TRY IT: When the string "FileFunction" appears in a line of the records, show the whole line.

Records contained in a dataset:
○ ○ ○ ○ ○ ○ ○
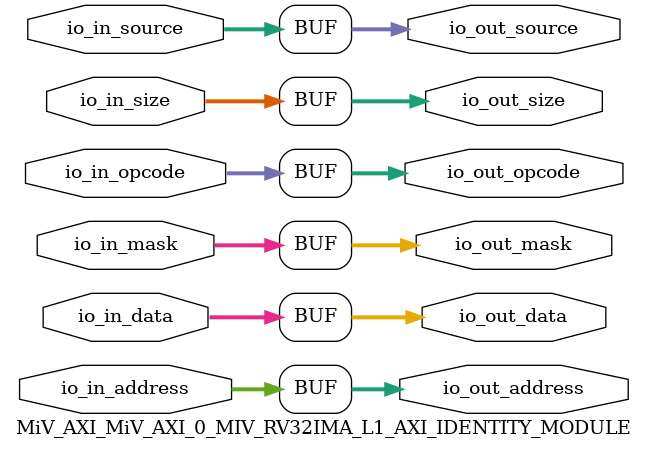
<source format=v>
`ifndef RANDOMIZE_REG_INIT 
	 `define RANDOMIZE_REG_INIT 
 `endif
`ifndef RANDOMIZE_MEM_INIT 
	 `define RANDOMIZE_MEM_INIT 
 `endif
`ifndef RANDOMIZE 
	 `define RANDOMIZE 
`endif

`timescale 1ns/10ps
module MiV_AXI_MiV_AXI_0_MIV_RV32IMA_L1_AXI_IDENTITY_MODULE( // @[:freechips.rocketchip.system.MivRV32ImaL1AhbConfig.fir@49.2]
  input  [2:0]  io_in_opcode, // @[:freechips.rocketchip.system.MivRV32ImaL1AhbConfig.fir@52.4]
  input  [3:0]  io_in_size, // @[:freechips.rocketchip.system.MivRV32ImaL1AhbConfig.fir@52.4]
  input  [2:0]  io_in_source, // @[:freechips.rocketchip.system.MivRV32ImaL1AhbConfig.fir@52.4]
  input  [31:0] io_in_address, // @[:freechips.rocketchip.system.MivRV32ImaL1AhbConfig.fir@52.4]
  input  [3:0]  io_in_mask, // @[:freechips.rocketchip.system.MivRV32ImaL1AhbConfig.fir@52.4]
  input  [31:0] io_in_data, // @[:freechips.rocketchip.system.MivRV32ImaL1AhbConfig.fir@52.4]
  output [2:0]  io_out_opcode, // @[:freechips.rocketchip.system.MivRV32ImaL1AhbConfig.fir@52.4]
  output [3:0]  io_out_size, // @[:freechips.rocketchip.system.MivRV32ImaL1AhbConfig.fir@52.4]
  output [2:0]  io_out_source, // @[:freechips.rocketchip.system.MivRV32ImaL1AhbConfig.fir@52.4]
  output [31:0] io_out_address, // @[:freechips.rocketchip.system.MivRV32ImaL1AhbConfig.fir@52.4]
  output [3:0]  io_out_mask, // @[:freechips.rocketchip.system.MivRV32ImaL1AhbConfig.fir@52.4]
  output [31:0] io_out_data // @[:freechips.rocketchip.system.MivRV32ImaL1AhbConfig.fir@52.4]
);
  assign io_out_opcode = io_in_opcode;
  assign io_out_size = io_in_size;
  assign io_out_source = io_in_source;
  assign io_out_address = io_in_address;
  assign io_out_mask = io_in_mask;
  assign io_out_data = io_in_data;
endmodule

</source>
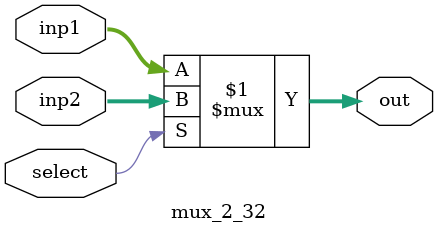
<source format=sv>
`timescale 1ns/1ns
module mux_2_32(input [31:0] inp1, inp2,input select, output[31:0] out);
  assign out = select ? inp2 : inp1;
endmodule
</source>
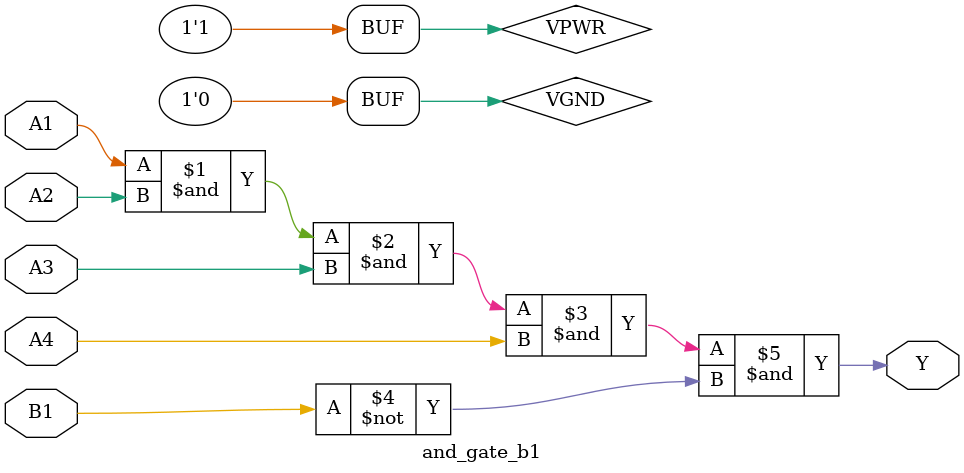
<source format=v>
module and_gate_b1 (
    Y,
    A1,
    A2,
    A3,
    A4,
    B1
);

    output Y;
    input A1;
    input A2;
    input A3;
    input A4;
    input B1;

    // Voltage supply signals
    supply1 VPWR;
    supply0 VGND;

    assign Y = (A1 & A2 & A3 & A4 & ~B1);

endmodule
</source>
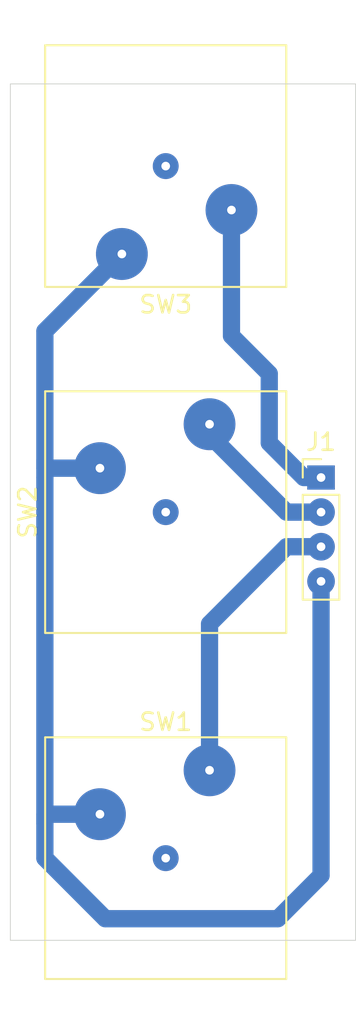
<source format=kicad_pcb>
(kicad_pcb
	(version 20240108)
	(generator "pcbnew")
	(generator_version "8.0")
	(general
		(thickness 1.6)
		(legacy_teardrops no)
	)
	(paper "A4")
	(layers
		(0 "F.Cu" signal)
		(31 "B.Cu" signal)
		(32 "B.Adhes" user "B.Adhesive")
		(33 "F.Adhes" user "F.Adhesive")
		(34 "B.Paste" user)
		(35 "F.Paste" user)
		(36 "B.SilkS" user "B.Silkscreen")
		(37 "F.SilkS" user "F.Silkscreen")
		(38 "B.Mask" user)
		(39 "F.Mask" user)
		(40 "Dwgs.User" user "User.Drawings")
		(41 "Cmts.User" user "User.Comments")
		(42 "Eco1.User" user "User.Eco1")
		(43 "Eco2.User" user "User.Eco2")
		(44 "Edge.Cuts" user)
		(45 "Margin" user)
		(46 "B.CrtYd" user "B.Courtyard")
		(47 "F.CrtYd" user "F.Courtyard")
		(48 "B.Fab" user)
		(49 "F.Fab" user)
		(50 "User.1" user)
		(51 "User.2" user)
		(52 "User.3" user)
		(53 "User.4" user)
		(54 "User.5" user)
		(55 "User.6" user)
		(56 "User.7" user)
		(57 "User.8" user)
		(58 "User.9" user)
	)
	(setup
		(pad_to_mask_clearance 0)
		(allow_soldermask_bridges_in_footprints no)
		(pcbplotparams
			(layerselection 0x00010fc_ffffffff)
			(plot_on_all_layers_selection 0x0000000_00000000)
			(disableapertmacros no)
			(usegerberextensions no)
			(usegerberattributes yes)
			(usegerberadvancedattributes yes)
			(creategerberjobfile yes)
			(dashed_line_dash_ratio 12.000000)
			(dashed_line_gap_ratio 3.000000)
			(svgprecision 4)
			(plotframeref no)
			(viasonmask no)
			(mode 1)
			(useauxorigin no)
			(hpglpennumber 1)
			(hpglpenspeed 20)
			(hpglpendiameter 15.000000)
			(pdf_front_fp_property_popups yes)
			(pdf_back_fp_property_popups yes)
			(dxfpolygonmode yes)
			(dxfimperialunits yes)
			(dxfusepcbnewfont yes)
			(psnegative no)
			(psa4output no)
			(plotreference yes)
			(plotvalue yes)
			(plotfptext yes)
			(plotinvisibletext no)
			(sketchpadsonfab no)
			(subtractmaskfromsilk no)
			(outputformat 1)
			(mirror no)
			(drillshape 1)
			(scaleselection 1)
			(outputdirectory "")
		)
	)
	(net 0 "")
	(net 1 "Net-(J1-Pin_3)")
	(net 2 "Net-(J1-Pin_1)")
	(net 3 "+3.3V")
	(net 4 "Net-(J1-Pin_2)")
	(footprint "Button_Switch_Keyboard:SW_Cherry_MX_1.00u_Plate" (layer "F.Cu") (at 103.54 76.92))
	(footprint "Connector_PinHeader_2.00mm:PinHeader_1x04_P2.00mm_Vertical" (layer "F.Cu") (at 110 60))
	(footprint "Button_Switch_Keyboard:SW_Cherry_MX_1.00u_Plate" (layer "F.Cu") (at 98.46 47.08 180))
	(footprint "Button_Switch_Keyboard:SW_Cherry_MX_1.00u_Plate" (layer "F.Cu") (at 103.54 56.92))
	(gr_rect
		(start 92 37.25)
		(end 112 86.75)
		(stroke
			(width 0.05)
			(type default)
		)
		(fill none)
		(layer "Edge.Cuts")
		(uuid "073d9cb6-2fc4-4edc-9b76-7d11bcc2bd50")
	)
	(segment
		(start 103.54 68.46)
		(end 103.54 76.92)
		(width 1)
		(layer "B.Cu")
		(net 1)
		(uuid "91fe4486-d233-441a-a544-0c601d2363e9")
	)
	(segment
		(start 108 64)
		(end 103.54 68.46)
		(width 1)
		(layer "B.Cu")
		(net 1)
		(uuid "e00dbd30-53be-4283-aff1-075442ce3f88")
	)
	(segment
		(start 110 64)
		(end 108 64)
		(width 1)
		(layer "B.Cu")
		(net 1)
		(uuid "e8dbd789-49ad-4055-bc21-1f0b12a457a8")
	)
	(segment
		(start 107 54)
		(end 107 58)
		(width 1)
		(layer "B.Cu")
		(net 2)
		(uuid "28a7c5f9-0c08-479d-a90c-1ca2cc482051")
	)
	(segment
		(start 107 58)
		(end 109 60)
		(width 1)
		(layer "B.Cu")
		(net 2)
		(uuid "50e6c68f-caac-4f66-b49d-0e7b6f431d32")
	)
	(segment
		(start 104.81 44.54)
		(end 104.81 51.81)
		(width 1)
		(layer "B.Cu")
		(net 2)
		(uuid "56e7e563-4088-4527-a40c-449021033b78")
	)
	(segment
		(start 109 60)
		(end 110 60)
		(width 1)
		(layer "B.Cu")
		(net 2)
		(uuid "985652a1-268f-42fa-8514-f8b631e61d85")
	)
	(segment
		(start 104.81 51.81)
		(end 107 54)
		(width 1)
		(layer "B.Cu")
		(net 2)
		(uuid "99eacdb4-2a5b-4106-9241-4e0e4c3ffb3c")
	)
	(segment
		(start 94 82)
		(end 94 80)
		(width 1)
		(layer "B.Cu")
		(net 3)
		(uuid "0b0b6de7-6ff0-46ac-826c-ef013cc746f8")
	)
	(segment
		(start 94 80)
		(end 94 60)
		(width 1)
		(layer "B.Cu")
		(net 3)
		(uuid "215c1878-5165-482e-a60a-8de2502c2729")
	)
	(segment
		(start 107.5 85.5)
		(end 97.5 85.5)
		(width 1)
		(layer "B.Cu")
		(net 3)
		(uuid "2f209e19-52a9-498a-ad5d-7ded7ee8abe7")
	)
	(segment
		(start 110 83)
		(end 107.5 85.5)
		(width 1)
		(layer "B.Cu")
		(net 3)
		(uuid "3ff94004-d819-4a5d-97ac-00ede6cb6673")
	)
	(segment
		(start 110 66)
		(end 110 83)
		(width 1)
		(layer "B.Cu")
		(net 3)
		(uuid "4902f873-9c9b-455d-93a0-bafc3f976514")
	)
	(segment
		(start 97.19 59.46)
		(end 94 59.46)
		(width 1)
		(layer "B.Cu")
		(net 3)
		(uuid "4ef91a00-e0db-4395-b795-f4ee21649361")
	)
	(segment
		(start 94 59.46)
		(end 94 59)
		(width 1)
		(layer "B.Cu")
		(net 3)
		(uuid "5586e04e-69f1-45a4-88d4-0d37db0bd893")
	)
	(segment
		(start 94 60)
		(end 94 51.54)
		(width 1)
		(layer "B.Cu")
		(net 3)
		(uuid "7bb76e72-528d-4286-9169-0279da54e2c8")
	)
	(segment
		(start 97.19 79.46)
		(end 94 79.46)
		(width 1)
		(layer "B.Cu")
		(net 3)
		(uuid "924d5002-4b45-4dc9-87c2-0b4a42d4aaf6")
	)
	(segment
		(start 97.5 85.5)
		(end 94 82)
		(width 1)
		(layer "B.Cu")
		(net 3)
		(uuid "a62cce04-8bec-4b2d-8158-86aed69a6833")
	)
	(segment
		(start 94 51.54)
		(end 98.46 47.08)
		(width 1)
		(layer "B.Cu")
		(net 3)
		(uuid "ad729be3-9bda-411c-9727-786d207155c9")
	)
	(segment
		(start 94 79.46)
		(end 94 80)
		(width 1)
		(layer "B.Cu")
		(net 3)
		(uuid "ee27a108-75b6-4c3a-9f19-be92683f29f2")
	)
	(segment
		(start 103.54 57.54)
		(end 103.54 56.92)
		(width 1)
		(layer "B.Cu")
		(net 4)
		(uuid "47e63ce4-26ce-4089-864f-8d05133c577d")
	)
	(segment
		(start 110 62)
		(end 108 62)
		(width 1)
		(layer "B.Cu")
		(net 4)
		(uuid "9c880357-3782-438b-b814-df1dcae8aa51")
	)
	(segment
		(start 108 62)
		(end 103.54 57.54)
		(width 1)
		(layer "B.Cu")
		(net 4)
		(uuid "ca16a72e-e009-4bf0-abdb-8ed0eaab4742")
	)
)
</source>
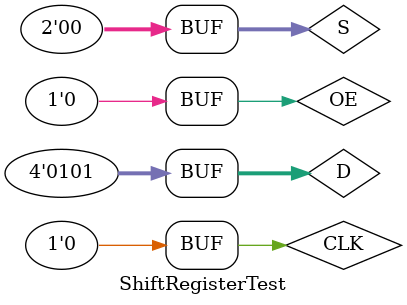
<source format=v>
`timescale 1ns / 1ps


module ShiftRegisterTest;

	// Inputs
	reg CLK;
	reg [3:0] D;
	reg [1:0] S;
	reg OE;

	// Outputs
	wire [3:0] Q;

	// Instantiate the Unit Under Test (UUT)
	ShiftRegister uut (
		.CLK(CLK), 
		.D(D), 
		.S(S), 
		.OE(OE), 
		.Q(Q)
	);

	initial begin
		// Initialize Inputs
		CLK = 0;
		D = 0;
		S = 0;
		OE = 0;

		// Wait 100 ns for global reset to finish
		#100;
        
		// Add stimulus here
		
		// initialize
		OE = 0; D = 4'b0; S = 2'b11; CLK = 1; #10; CLK = 0; #10;
		
		// test OE
		OE = 1; #10; OE = 0; #10;
		
		// test shift
		D = 4'b0101; S = 2'b11; CLK = 1; #10; CLK = 0; #10;
		S = 2'b01; CLK = 1; #10; CLK = 0; #10;
		S = 2'b10; CLK = 1; #10; CLK = 0; #10;
		
		// test hold
		S = 2'b00; CLK = 1; #10; CLK = 0; #10;
	end
      
endmodule


</source>
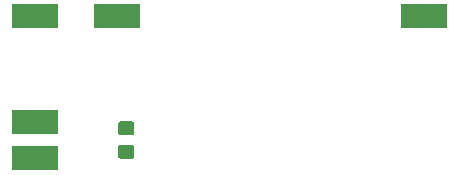
<source format=gtp>
G04 #@! TF.GenerationSoftware,KiCad,Pcbnew,5.1.9+dfsg1-1*
G04 #@! TF.CreationDate,2023-02-08T10:37:42+09:00*
G04 #@! TF.ProjectId,pixel-battery-breakout,70697865-6c2d-4626-9174-746572792d62,rev?*
G04 #@! TF.SameCoordinates,Original*
G04 #@! TF.FileFunction,Paste,Top*
G04 #@! TF.FilePolarity,Positive*
%FSLAX46Y46*%
G04 Gerber Fmt 4.6, Leading zero omitted, Abs format (unit mm)*
G04 Created by KiCad (PCBNEW 5.1.9+dfsg1-1) date 2023-02-08 10:37:42*
%MOMM*%
%LPD*%
G01*
G04 APERTURE LIST*
%ADD10R,4.000000X2.000000*%
G04 APERTURE END LIST*
D10*
X173500000Y-21250000D03*
X147500000Y-21250000D03*
X140500000Y-21250000D03*
G36*
G01*
X148700001Y-33350000D02*
X147799999Y-33350000D01*
G75*
G02*
X147550000Y-33100001I0J249999D01*
G01*
X147550000Y-32399999D01*
G75*
G02*
X147799999Y-32150000I249999J0D01*
G01*
X148700001Y-32150000D01*
G75*
G02*
X148950000Y-32399999I0J-249999D01*
G01*
X148950000Y-33100001D01*
G75*
G02*
X148700001Y-33350000I-249999J0D01*
G01*
G37*
G36*
G01*
X148700001Y-31350000D02*
X147799999Y-31350000D01*
G75*
G02*
X147550000Y-31100001I0J249999D01*
G01*
X147550000Y-30399999D01*
G75*
G02*
X147799999Y-30150000I249999J0D01*
G01*
X148700001Y-30150000D01*
G75*
G02*
X148950000Y-30399999I0J-249999D01*
G01*
X148950000Y-31100001D01*
G75*
G02*
X148700001Y-31350000I-249999J0D01*
G01*
G37*
X140500000Y-30250000D03*
X140500000Y-33250000D03*
M02*

</source>
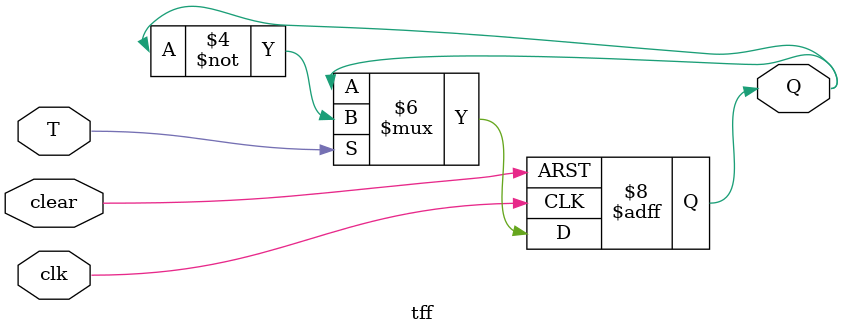
<source format=v>
module ring4bit(clear, clk, Q);
input clear, clk;
output [3:0] Q;
reg [3:0] temp;

always @ (posedge clk or negedge clear)
begin
  if (!clear)
    temp <= 4'b0001;           // Initial state
  else
    temp <= {temp[2:0], temp[3]}; // Rotate left
end

assign Q = temp;
endmodule


module tff (Q, T, clear, clk);
input T, clear, clk;
output reg Q;
always @ (posedge clk or negedge clear)
begin
  if (clear == 0)
    Q <= 0;
  else if (T == 1)
    Q <= ~Q;
  else
    Q <= Q;
end
endmodule

</source>
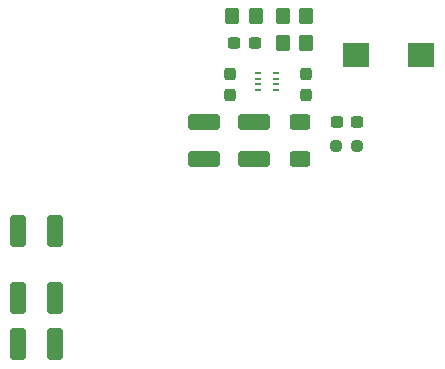
<source format=gbr>
%TF.GenerationSoftware,KiCad,Pcbnew,7.0.2-0*%
%TF.CreationDate,2023-05-05T21:51:11-04:00*%
%TF.ProjectId,Pi_HAT_V4,50695f48-4154-45f5-9634-2e6b69636164,rev?*%
%TF.SameCoordinates,Original*%
%TF.FileFunction,Paste,Bot*%
%TF.FilePolarity,Positive*%
%FSLAX46Y46*%
G04 Gerber Fmt 4.6, Leading zero omitted, Abs format (unit mm)*
G04 Created by KiCad (PCBNEW 7.0.2-0) date 2023-05-05 21:51:11*
%MOMM*%
%LPD*%
G01*
G04 APERTURE LIST*
G04 Aperture macros list*
%AMRoundRect*
0 Rectangle with rounded corners*
0 $1 Rounding radius*
0 $2 $3 $4 $5 $6 $7 $8 $9 X,Y pos of 4 corners*
0 Add a 4 corners polygon primitive as box body*
4,1,4,$2,$3,$4,$5,$6,$7,$8,$9,$2,$3,0*
0 Add four circle primitives for the rounded corners*
1,1,$1+$1,$2,$3*
1,1,$1+$1,$4,$5*
1,1,$1+$1,$6,$7*
1,1,$1+$1,$8,$9*
0 Add four rect primitives between the rounded corners*
20,1,$1+$1,$2,$3,$4,$5,0*
20,1,$1+$1,$4,$5,$6,$7,0*
20,1,$1+$1,$6,$7,$8,$9,0*
20,1,$1+$1,$8,$9,$2,$3,0*%
G04 Aperture macros list end*
%ADD10RoundRect,0.250000X0.412500X1.100000X-0.412500X1.100000X-0.412500X-1.100000X0.412500X-1.100000X0*%
%ADD11RoundRect,0.237500X-0.300000X-0.237500X0.300000X-0.237500X0.300000X0.237500X-0.300000X0.237500X0*%
%ADD12RoundRect,0.237500X-0.237500X0.300000X-0.237500X-0.300000X0.237500X-0.300000X0.237500X0.300000X0*%
%ADD13RoundRect,0.250000X1.100000X-0.412500X1.100000X0.412500X-1.100000X0.412500X-1.100000X-0.412500X0*%
%ADD14RoundRect,0.250000X0.625000X-0.400000X0.625000X0.400000X-0.625000X0.400000X-0.625000X-0.400000X0*%
%ADD15RoundRect,0.237500X0.300000X0.237500X-0.300000X0.237500X-0.300000X-0.237500X0.300000X-0.237500X0*%
%ADD16RoundRect,0.250000X0.350000X0.450000X-0.350000X0.450000X-0.350000X-0.450000X0.350000X-0.450000X0*%
%ADD17R,2.260600X2.108200*%
%ADD18RoundRect,0.250000X-0.350000X-0.450000X0.350000X-0.450000X0.350000X0.450000X-0.350000X0.450000X0*%
%ADD19R,0.609600X0.279400*%
%ADD20RoundRect,0.237500X-0.250000X-0.237500X0.250000X-0.237500X0.250000X0.237500X-0.250000X0.237500X0*%
%ADD21RoundRect,0.250000X-0.412500X-1.100000X0.412500X-1.100000X0.412500X1.100000X-0.412500X1.100000X0*%
G04 APERTURE END LIST*
D10*
%TO.C,C7*%
X115062500Y-102750000D03*
X111937500Y-102750000D03*
%TD*%
D11*
%TO.C,C9*%
X130212500Y-77275000D03*
X131937500Y-77275000D03*
%TD*%
D12*
%TO.C,C3*%
X136250000Y-79887500D03*
X136250000Y-81612500D03*
%TD*%
D10*
%TO.C,C6*%
X115062500Y-98850000D03*
X111937500Y-98850000D03*
%TD*%
D13*
%TO.C,C1*%
X131900000Y-87037500D03*
X131900000Y-83912500D03*
%TD*%
%TO.C,C2*%
X127650000Y-87037500D03*
X127650000Y-83912500D03*
%TD*%
D14*
%TO.C,R2*%
X135750000Y-87050000D03*
X135750000Y-83950000D03*
%TD*%
D15*
%TO.C,C4*%
X140612500Y-83975000D03*
X138887500Y-83975000D03*
%TD*%
D16*
%TO.C,R5*%
X136300000Y-77275000D03*
X134300000Y-77275000D03*
%TD*%
D17*
%TO.C,L1*%
X146018600Y-78250000D03*
X140481400Y-78250000D03*
%TD*%
D18*
%TO.C,R14*%
X130050000Y-75000000D03*
X132050000Y-75000000D03*
%TD*%
D19*
%TO.C,U1*%
X133749300Y-79749999D03*
X133749300Y-80250000D03*
X133749300Y-80750000D03*
X133749300Y-81250001D03*
X132250700Y-81250001D03*
X132250700Y-80750000D03*
X132250700Y-80250000D03*
X132250700Y-79749999D03*
%TD*%
D12*
%TO.C,C8*%
X129875000Y-79887500D03*
X129875000Y-81612500D03*
%TD*%
D20*
%TO.C,R4*%
X138812500Y-86000000D03*
X140637500Y-86000000D03*
%TD*%
D21*
%TO.C,C5*%
X111937500Y-93200000D03*
X115062500Y-93200000D03*
%TD*%
D16*
%TO.C,R3*%
X136325000Y-75000000D03*
X134325000Y-75000000D03*
%TD*%
M02*

</source>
○ ○ ○ ○ ○ ○ ○
RESPONSE TO THIS EXERCISE:
G04 #@! TF.FileFunction,Paste,Top*
%TF.FileFunction,Paste,Bot*%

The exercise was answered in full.